Winter is coming, and activists are worried that homeless people in Rockland will not have a warm place to stay overnight.
In Maine, the number of people experiencing homelessness tripled from 2021 to 2022, according to state data. It’s not just a growing problem in bigger cities. Three-fourths of Rockland renters can’t afford median rent, and homelessness in Rockland has quadrupled since 2019, the Knox County Homeless Coalition said.
Now, winter is approaching. Rockland has long had several designated warming centers, including the Rockland Public Library and City Hall. But these locations are only open as warming centers during regular hours. The city doesn’t have an official overnight warming center, and advocates are scrambling to set one up with some support from local officials but no promise of city help.
“The challenge really is that there is still something of a mentality that we don’t have a homeless problem in Maine,” Rockland City Councilor Sarah Austin said. “Maybe you can imagine that everyone can just go off into the woods and find a little bit of land to buy and build themselves a little cabin, but that’s not the reality.”
In recent years, the Crossroads Church of the Nazarene has been opening the church doors to host people overnight, but Michelle Thompson, whose husband is the pastor, said it’s getting too much for her and her husband to handle.
The top option that activists and the city are looking at now is the publicly owned Flanagan Community Center in downtown Rockland. Over the weekend of Hurricane Lee, the building was opened as a warming center to host those who needed it. A few people stayed overnight.
But the battle to get that center open for the weekend was a tough one, said Amy Files, a local activist. Files said she sent an email on Wednesday requesting that the Flanagan Center be opened as part of an ongoing effort by advocates. It wasn’t approved as a warming center for the hurricane until 12:30 p.m. Friday. A team of volunteers got it running in four hours.
The community stepped up, bringing supplies like blankets, pillows and water bottles, Files said. Activists are planning to discuss how the weekend warming center went and how it can be applied to using the Flanagan Center as a more permanent location, she added.
Getting the Flanagan Center up and running this winter would be simple aside from problems with staffing, Molly Feeney, the coalition’s chief program officer, said. It would need trained staff to ensure safety, but those people are hard to find, and the group already has its hands full with the hundreds it assists per day. The housing crisis also makes it difficult to find staff.

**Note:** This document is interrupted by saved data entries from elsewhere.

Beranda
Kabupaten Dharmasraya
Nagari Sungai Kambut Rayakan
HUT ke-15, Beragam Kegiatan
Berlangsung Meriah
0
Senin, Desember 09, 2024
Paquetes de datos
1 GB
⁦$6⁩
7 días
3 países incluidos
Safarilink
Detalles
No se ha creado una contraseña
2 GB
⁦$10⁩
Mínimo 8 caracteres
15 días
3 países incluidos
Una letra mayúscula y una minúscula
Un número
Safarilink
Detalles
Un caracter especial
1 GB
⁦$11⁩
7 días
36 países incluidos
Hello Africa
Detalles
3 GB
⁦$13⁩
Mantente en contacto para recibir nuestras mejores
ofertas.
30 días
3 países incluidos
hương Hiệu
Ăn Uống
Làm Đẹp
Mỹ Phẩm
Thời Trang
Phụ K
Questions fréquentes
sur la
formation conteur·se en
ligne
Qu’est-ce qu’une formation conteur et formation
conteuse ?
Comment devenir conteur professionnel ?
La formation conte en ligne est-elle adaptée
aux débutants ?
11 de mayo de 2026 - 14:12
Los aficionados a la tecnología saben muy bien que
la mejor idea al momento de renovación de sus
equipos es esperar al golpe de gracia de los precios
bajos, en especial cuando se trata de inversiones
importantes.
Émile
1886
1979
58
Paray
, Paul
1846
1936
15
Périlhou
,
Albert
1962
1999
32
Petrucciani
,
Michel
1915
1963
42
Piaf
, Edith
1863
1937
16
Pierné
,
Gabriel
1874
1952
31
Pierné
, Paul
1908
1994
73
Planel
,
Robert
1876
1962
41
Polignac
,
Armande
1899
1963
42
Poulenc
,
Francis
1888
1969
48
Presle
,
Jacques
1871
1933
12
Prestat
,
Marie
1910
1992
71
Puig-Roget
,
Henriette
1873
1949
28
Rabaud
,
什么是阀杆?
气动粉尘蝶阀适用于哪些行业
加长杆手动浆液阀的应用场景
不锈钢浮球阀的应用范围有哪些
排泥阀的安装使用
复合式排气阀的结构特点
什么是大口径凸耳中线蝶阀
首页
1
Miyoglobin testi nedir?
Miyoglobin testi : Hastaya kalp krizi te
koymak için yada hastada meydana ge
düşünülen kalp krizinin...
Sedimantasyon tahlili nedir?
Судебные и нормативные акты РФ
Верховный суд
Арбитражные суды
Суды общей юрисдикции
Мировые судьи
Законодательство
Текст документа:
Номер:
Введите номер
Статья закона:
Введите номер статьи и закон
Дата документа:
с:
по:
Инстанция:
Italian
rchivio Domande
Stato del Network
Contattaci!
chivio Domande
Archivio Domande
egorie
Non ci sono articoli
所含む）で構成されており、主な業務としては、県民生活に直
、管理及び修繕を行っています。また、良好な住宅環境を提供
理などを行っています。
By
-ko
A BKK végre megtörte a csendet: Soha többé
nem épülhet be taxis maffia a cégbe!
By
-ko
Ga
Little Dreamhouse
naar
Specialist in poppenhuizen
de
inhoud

“Our services expanded so many ways in the last four years that I think it’s a challenge for us to say, in this moment, that we could put a staffing model together,” Feeney said.
The coalition wants a firm commitment from the city council, including money and help training staff for the overnight warming shelter. Time is running out before it starts to get cold, they said, and changes need to happen.
There are skeptics in city government. Mayor Louise MacLellan-Ruf said while the Flanagan Center is a good option, helping with staffing is out of the councilors’ hands. She said they can move the budget around a bit, but there’s not much room to help with the warming center.
“We always have general assistance,” she said. “… But at this point, I mean, our budget is so stretched thin as it is, you know, we don’t have millions laying around to do appropriate housing.”
But activists are still talking with city councilors and other members of the community to get the warming center set up for this winter. They may still be able to do it, Becca Gildred, the homeless coalition’s executive director, said.
“We’re at the point where we need to divide and conquer and get it done,” she said.